Spintronics-Based Neuromorphic and Ising Computing

With the scaling of conventional-silicon-transistor devices almost reaching saturation and conventional machine learning/neural networks implementations hitting a major bottleneck (due to the separation of memory and computing units in conventional computers, popularly known as the von Neumann bottleneck), various unconventional computing paradigms have emerged recently. Neuromorphic computing is one such brain-inspired computing paradigm which makes use of novel materials beyond silicon and devices beyond transistors to solve machine learning tasks on energy-efficient hardware for edge artificial intelligence. Magnetic materials and related nanomagnetic and spintronic devices are very
important for neuromorphic computing because of their non-volatile memory and other properties. Motivated by this, Prof Debanjan Bhowmik has carried out an extensive amount of work on spintronics-based neuromorphic computing through both experiments and simulations. He will present his major research findings in this talk, particularly focusing on spin-orbit-torque-driven non-volatile memory synapse devices based on bilayer (ferromagnet-heavy metal) and gradient multi-layer thin-film stacks.

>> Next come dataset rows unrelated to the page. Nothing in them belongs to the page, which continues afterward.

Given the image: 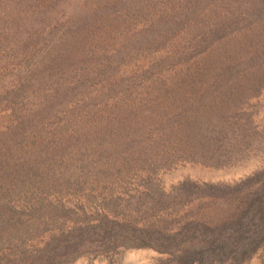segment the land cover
<instances>
[{"label":"rangeland","instance_id":"obj_1","mask_svg":"<svg viewBox=\"0 0 264 264\" xmlns=\"http://www.w3.org/2000/svg\"><path fill=\"white\" fill-rule=\"evenodd\" d=\"M250 86L264 132V0H0V264L50 239L77 245L61 264H178L77 228L226 221L243 192L208 184L263 168L264 142L231 161L212 118Z\"/></svg>","mask_w":264,"mask_h":264},{"label":"trees","instance_id":"obj_2","mask_svg":"<svg viewBox=\"0 0 264 264\" xmlns=\"http://www.w3.org/2000/svg\"><path fill=\"white\" fill-rule=\"evenodd\" d=\"M239 90L242 91L240 102L226 108L227 113L230 111L233 115L228 116L226 113L222 118H212L215 125L221 120L227 122V128L222 126L216 134L229 140L225 153L231 161L245 158L250 151L264 142V132L256 128L254 112L249 109L252 106L249 99L258 94L257 88L250 86ZM237 91L230 89L229 95L237 94ZM208 186L211 190L224 186L234 191V194L243 192L240 206L219 225L207 226L188 222L175 231L156 232L136 227L127 221L103 217L96 224L87 223L77 229L82 232L81 239H88L90 242L94 238H99V242L108 236L126 246H149L159 252L171 254L178 251V264H237L264 243V167L233 184L217 183ZM209 194L215 197L214 193ZM53 240L50 239L38 250L42 264L66 262L71 259L68 255L73 245L77 246L73 244L74 241H62L54 246L51 244H54ZM181 242L188 245L180 248Z\"/></svg>","mask_w":264,"mask_h":264}]
</instances>
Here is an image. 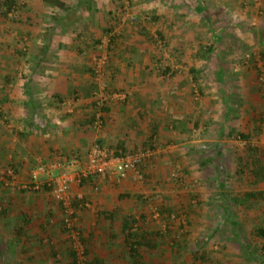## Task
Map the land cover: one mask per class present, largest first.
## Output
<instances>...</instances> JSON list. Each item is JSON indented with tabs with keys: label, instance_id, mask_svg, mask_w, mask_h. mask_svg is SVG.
<instances>
[{
	"label": "crops",
	"instance_id": "obj_1",
	"mask_svg": "<svg viewBox=\"0 0 264 264\" xmlns=\"http://www.w3.org/2000/svg\"><path fill=\"white\" fill-rule=\"evenodd\" d=\"M2 1L0 17L7 10L2 7ZM13 1L16 7L12 11L19 16L18 20L16 16L9 17L12 21L0 25V189L53 191L58 178L67 173L72 178L71 191L83 189L93 204H106L105 209L93 208L90 201L81 206L88 211L82 215L79 212L88 255L99 264L107 256L131 259L130 264H134L123 231L125 218L135 217L134 212L123 201L118 199L113 203V200L119 194L121 200L133 196L144 202L147 196L161 189H167L168 195L174 193L173 175L184 170L180 168L184 160L178 156H187L196 150L192 143H180L182 140L179 146L183 147L175 150V139L187 138L186 133L192 130L191 121L181 116L186 104L175 99L189 97L193 77L183 75L181 70L175 74L178 68L168 65L162 69L164 65L159 59L147 56L145 44L134 39L135 36L136 40L142 38L138 30L145 31L143 24L125 29L120 26L121 0ZM186 1L196 5L188 18L182 15L181 6L174 0H132V9L140 22L154 21L153 26L169 27L166 33L157 28L161 38L180 34L185 40L195 38L201 45L204 37L199 38L204 34V27L211 25L209 19L216 17V22L219 17L217 13L207 14L210 3L221 1V8H225L230 0ZM177 18L186 19V23L174 25ZM115 33L118 37L111 38L110 62L98 78L94 68L102 54L100 46ZM169 64L179 67L187 61L175 60ZM152 67L165 73L161 75L162 70L158 73ZM116 94L126 95V100L115 99ZM100 99L105 104L103 125L96 127L99 111L96 102ZM176 104L181 109L176 110ZM2 129L7 132L2 133ZM169 129L178 135H172ZM96 143L121 157L144 150L152 154L140 168L141 177L130 173L126 179H120L111 171L108 178H85L88 155ZM165 147L175 155L161 158ZM57 165L60 166L54 167ZM140 202L139 209L143 212ZM48 210L47 214H54L51 208ZM102 212H114L116 217L106 219L101 216ZM135 218L142 221L139 227L149 234V240L159 242L155 249H143L142 256L148 251H161V241L150 235L154 231L152 221L147 217ZM20 220L25 234L17 235L11 249L13 254L24 252L23 257L28 259L23 258L24 264H55L53 260L59 262L61 257L65 260L59 264H74L70 241L59 234L62 227L51 232L47 222L52 219L47 216L36 215L34 219L27 216ZM31 225H38L41 230L30 235ZM117 229L123 234L120 240L116 239Z\"/></svg>",
	"mask_w": 264,
	"mask_h": 264
},
{
	"label": "rangeland",
	"instance_id": "obj_2",
	"mask_svg": "<svg viewBox=\"0 0 264 264\" xmlns=\"http://www.w3.org/2000/svg\"><path fill=\"white\" fill-rule=\"evenodd\" d=\"M174 2L181 6L179 10L187 18L194 12L195 4L186 0ZM220 3H210L207 14L217 13L219 17L216 22V17L209 19L211 25L204 27V34L199 38L204 37L201 45L195 42V38L185 40L180 34H165V39L161 38L157 30L163 29L166 33L169 27L153 26V20L151 23L140 22L133 9L131 12L136 15V22L121 27L136 28L143 24L145 33L139 28L138 34L142 38L136 40L135 36L134 39L145 44L147 56L159 59L164 65L162 69L168 65L172 69L178 68L175 74L181 70L183 75L193 77L189 97L175 99L186 104L183 115L179 114L192 124L191 132L186 133L187 138L175 139V150L179 151L183 147L179 144L187 142L196 150L187 156L177 155L184 160L180 166L184 170L183 173L177 172L180 178L173 181L176 184V189H172L174 193L168 195L167 189H161L140 202L133 196L121 200L118 192L113 200V203L118 199L123 201L134 212L133 216L149 218L153 232L162 235L161 251L146 252L141 264H264V237L259 235V229H264V199L248 201L246 198L250 192H264V0H230L225 8H221ZM186 9L188 14L184 12ZM10 21L0 17V25ZM181 23L185 24L186 19L177 18L174 25ZM185 59L187 64L183 66L169 64ZM164 73L163 70L160 72L161 75ZM176 106V110L181 109ZM169 130L172 135H178L177 131ZM232 130L236 132L230 135ZM239 134L250 138H240ZM167 147L162 149L161 158L175 155ZM54 190L0 189V212L5 211V215L0 216V264H24V252L13 254L11 244L16 243L18 231L22 230L20 218L34 219L36 215L52 219L47 222L51 232L54 228H63L59 234H64L70 241L69 248L79 253L78 264H99L86 253L79 214L88 213L81 206L89 201L93 208L105 209L106 204H93L83 189L69 191L72 201L79 204L76 229L84 248L82 253L70 230L65 229L66 215ZM79 197L83 201L80 202ZM139 202L144 207L143 212L139 209ZM49 208L54 214H47ZM94 218L97 219L96 214ZM224 218L228 220L224 222ZM117 223L120 225V221ZM38 230H41L38 225L28 227L30 235ZM117 232L116 239L120 240L123 234L121 230L117 229ZM58 259L59 262L53 260L55 264L65 260ZM101 260L103 264L132 262L131 259L112 256Z\"/></svg>",
	"mask_w": 264,
	"mask_h": 264
},
{
	"label": "built area",
	"instance_id": "obj_3",
	"mask_svg": "<svg viewBox=\"0 0 264 264\" xmlns=\"http://www.w3.org/2000/svg\"><path fill=\"white\" fill-rule=\"evenodd\" d=\"M122 8H121V18L119 19L120 26L126 24L135 23L137 20L136 15H134L132 11V0H121ZM15 11H12L9 17L15 18ZM118 37V33H115L107 38V40L101 44L100 50L102 54L96 60L95 63V75L98 78H101L105 72L106 67L110 62L111 56V38ZM117 100H126V95L116 94L114 95ZM98 112L95 117V126L101 127L103 125V113L102 109L104 107V99L98 100L96 102ZM152 152L150 150L141 151L139 153L127 156H116L112 153L107 147L103 146L100 143L94 144L91 148L88 155V167L86 171L83 173V177L88 178L91 176H100L102 178H108L113 171L115 174L119 175L120 179H126L130 173H135L139 177L140 175V165L142 162L150 157ZM60 165L54 166L58 167ZM37 176V174H36ZM175 179H179L180 176L175 173L173 175ZM72 183V178L67 174H62L58 180L56 181L55 186V198L58 202L63 206L64 212L66 215V219L64 220V225L70 232L72 233L73 239L78 242L77 248L80 249L82 253H84V248L82 246V242L80 239L79 232L76 229V210L73 207V201L70 196V184ZM79 200H83L82 197H79ZM175 219V217H173ZM79 254V253H77Z\"/></svg>",
	"mask_w": 264,
	"mask_h": 264
},
{
	"label": "trees",
	"instance_id": "obj_4",
	"mask_svg": "<svg viewBox=\"0 0 264 264\" xmlns=\"http://www.w3.org/2000/svg\"><path fill=\"white\" fill-rule=\"evenodd\" d=\"M2 7L6 8L5 12L2 13L3 17L5 18H9V15L11 14V11L13 10L15 6V2L13 0H3L2 1ZM103 111L105 110L104 108L102 109ZM102 111V112H103ZM236 131L232 130V132L230 133V135L234 134ZM240 138H244L246 140H248L250 137L248 135H243V134H239ZM147 151V150H144ZM144 164V161L142 162V164L140 165V168L142 167V165ZM264 168V167H263ZM258 176V175H257ZM247 200H258V199H264V192H250L249 194L246 195ZM81 202V200H79ZM83 201V200H82ZM79 204H76V201L73 202V207L74 209H78ZM4 216L5 215V211L0 212V216ZM116 213L114 212H102L101 216L109 219L111 218V220L115 219ZM125 222H123V231L124 234L126 236V243L130 252V255L134 261V264H141L143 257H142V253L141 251L145 248L148 249H155L158 246L157 240H155V242H152V239L149 240V234H145L142 232V226L139 227V224L142 221L137 220V218L135 217H129V219L125 218ZM174 220L172 219L171 222H173ZM23 229V228H22ZM65 229L68 230L65 226ZM69 231V230H68ZM22 230H19L18 233L19 235L21 234ZM151 236L153 237H157L158 241H160V238L162 237L160 232H156L155 234L153 232L150 233ZM259 235H261L262 237H264V229H259ZM154 241V239H153ZM87 253V251H86ZM72 259L74 264H78V254L75 251H72ZM197 259V258H196Z\"/></svg>",
	"mask_w": 264,
	"mask_h": 264
}]
</instances>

He will also discuss how inference on crossbar-array-based neuromorphic hardware can be further speeded up with the help of frequency division multiplexing.

Short biography:
Debanjan Bhowmik is currently an Associate Professor in the Department of Electrical Engineering, Indian Institute of Technology (IIT) Bombay. He obtained his PhD degree from the Department of Electrical Engineering and Computer Sciences, University of California Berkeley, in 2015, working in the field of nanomagnetism and spintronics. He worked as a faculty member in the Department of Electrical Engineering, Indian Institute of Technology (IIT) Delhi, from 2017 to 2021, and then joined IIT Bombay in January 2022. His current research interests are in implementing machine learning/optimization algorithms for edge-computing applications through emerging devices and architectures, with specific emphasis on spintronic implementation of the same.